[[ Data for this exercise, beginning ]]

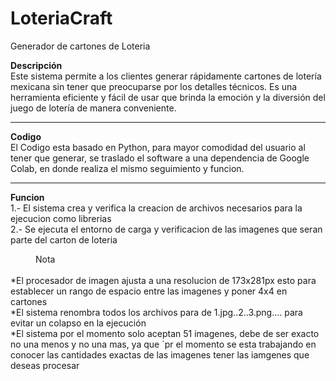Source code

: # LoteriaCraft
Generador de cartones de Loteria

<strong>Descripción</strong> <br>
Este sistema permite a los clientes generar rápidamente cartones de lotería mexicana sin tener que preocuparse por los detalles técnicos. Es una herramienta eficiente y fácil de usar que brinda la emoción y la diversión del juego de lotería de manera conveniente.

<hr>

<strong>Codigo</strong><br>
El Codigo esta basado en Python, para mayor comodidad del usuario al tener que generar, se traslado el software a una dependencia de Google Colab, en donde realiza el mismo seguimiento y funcion.

<hr>

<strong>Funcion</strong> <br>
1.- El sistema crea y verifica la creacion de archivos necesarios para la ejecucion como librerias <br>
2.- Se ejecuta el entorno de carga y verificacion de las imagenes que seran parte del carton de loteria <br>
		<dd>Nota</dd> <br>
		*El procesador de imagen ajusta a una resolucion de 173x281px esto para establecer un rango de espacio entre las imagenes y poner 4x4 en cartones<br>
		*El sistema renombra todos los archivos para de 1.jpg..2..3.png.... para evitar un colapso en la ejecución <br>
		*El sistema por el momento solo aceptan 51 imagenes, debe de ser exacto no una menos y no una mas, ya que ´pr el momento se esta trabajando en conocer las cantidades exactas de las imagenes tener las iamgenes que deseas procesar<br>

[[ Data for this exercise, end ]]

What you should do: Of all the entries above, retype exactly the lines from the line with "El Codigo esta" to the line with "4x4 en cartones<br>", both included, and no others.

Response to this exercise:
El Codigo esta basado en Python, para mayor comodidad del usuario al tener que generar, se traslado el software a una dependencia de Google Colab, en donde realiza el mismo seguimiento y funcion.

<hr>

<strong>Funcion</strong> <br>
1.- El sistema crea y verifica la creacion de archivos necesarios para la ejecucion como librerias <br>
2.- Se ejecuta el entorno de carga y verificacion de las imagenes que seran parte del carton de loteria <br>
		<dd>Nota</dd> <br>
		*El procesador de imagen ajusta a una resolucion de 173x281px esto para establecer un rango de espacio entre las imagenes y poner 4x4 en cartones<br>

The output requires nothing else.